I tu mamy klasyczny przykład Polnische Wirtschaf – stereotypowe określenie funkcjonujące w społeczeństwie niemieckim dotyczące organizacji społeczeństwa polskiego. Według tego stereotypu domyślnie "Polnische Wirtschaft" oznacza skrajną niegospodarność, brud i brak planowania oraz manier - Wikipedia.

To, że była minister zdrowia Ewa Kopacz chciała uszczelnić system refundacji leków jest godny pochwały! Dlaczego międzynarodowe firmy farmaceutyczne maja się dorabiać na naszej biedzie? Niech refundacja będzie pod kontrolą kompetentnych osób – jest to pożądane ze wszystkich miar dla dobra ogółu.

Ale to co zostało wdrożone przez rząd to już jest klasyczne Polnische Wirtschaft.

Zagubieni pacjencji. Zbuntowani lekarze. Zakłopotani aptekarze.

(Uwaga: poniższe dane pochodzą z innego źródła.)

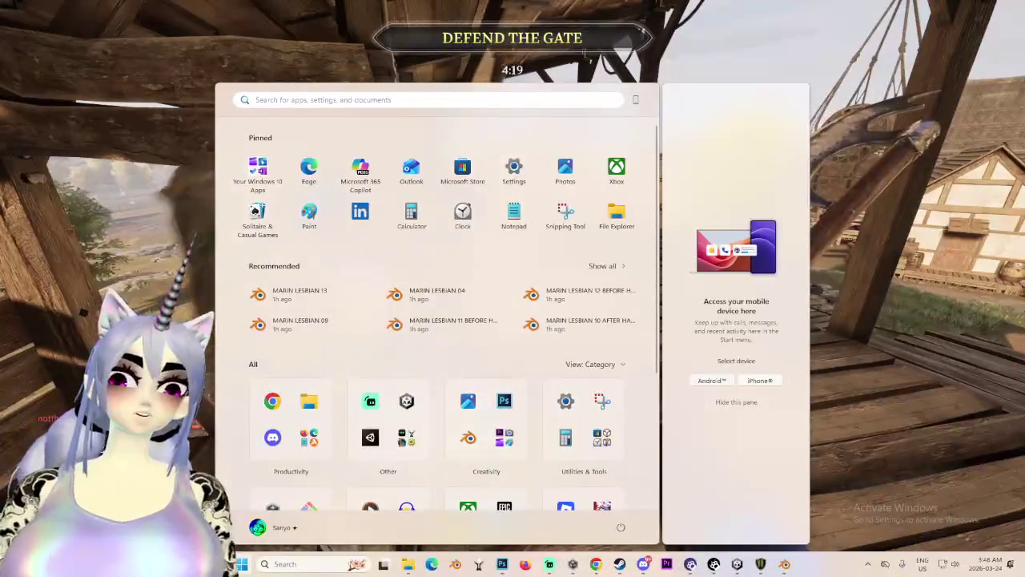
key(super)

Ustawa między innymi zakłada refundację tego samego medykamentu na różnym poziomie refundacji w zależności od jednostki chorobowej. Uważam, że lekarz to nie aktor, nie musi się uczyć roli na pamięć. Aktor jak się pomyli, to dyrektor teatru nie karze go od razu finansowo, tylko sufler mu grzecznie podpowiada. Rolą lekarza jest leczyć to znaczy: przeprowadzić wywiad z pacjentem, zbadać go, postawić diagnozę, zaordynować terapię i wyjaśnić pacjentowi na czym polega jego dolegliwość. Te wszystkie złożone i odpowiedzialne czynności lekarz musi wykonać w publicznych ośrodkach zdrowia w przysłowiowe 5 minut. Nie ma czasu na wertowanie obszernej listy refundowanych leków i porównywania ich z poziomem refundacji przy danej jednostce chorobowej w połączeniu z weryfikacją ubezpieczenia pacjenta. Wiem, brzmi to okropnie ! Ale w praktyce wygląda jeszcze gorzej. Dlatego rozumiem lekarzy i popieram ich protesty.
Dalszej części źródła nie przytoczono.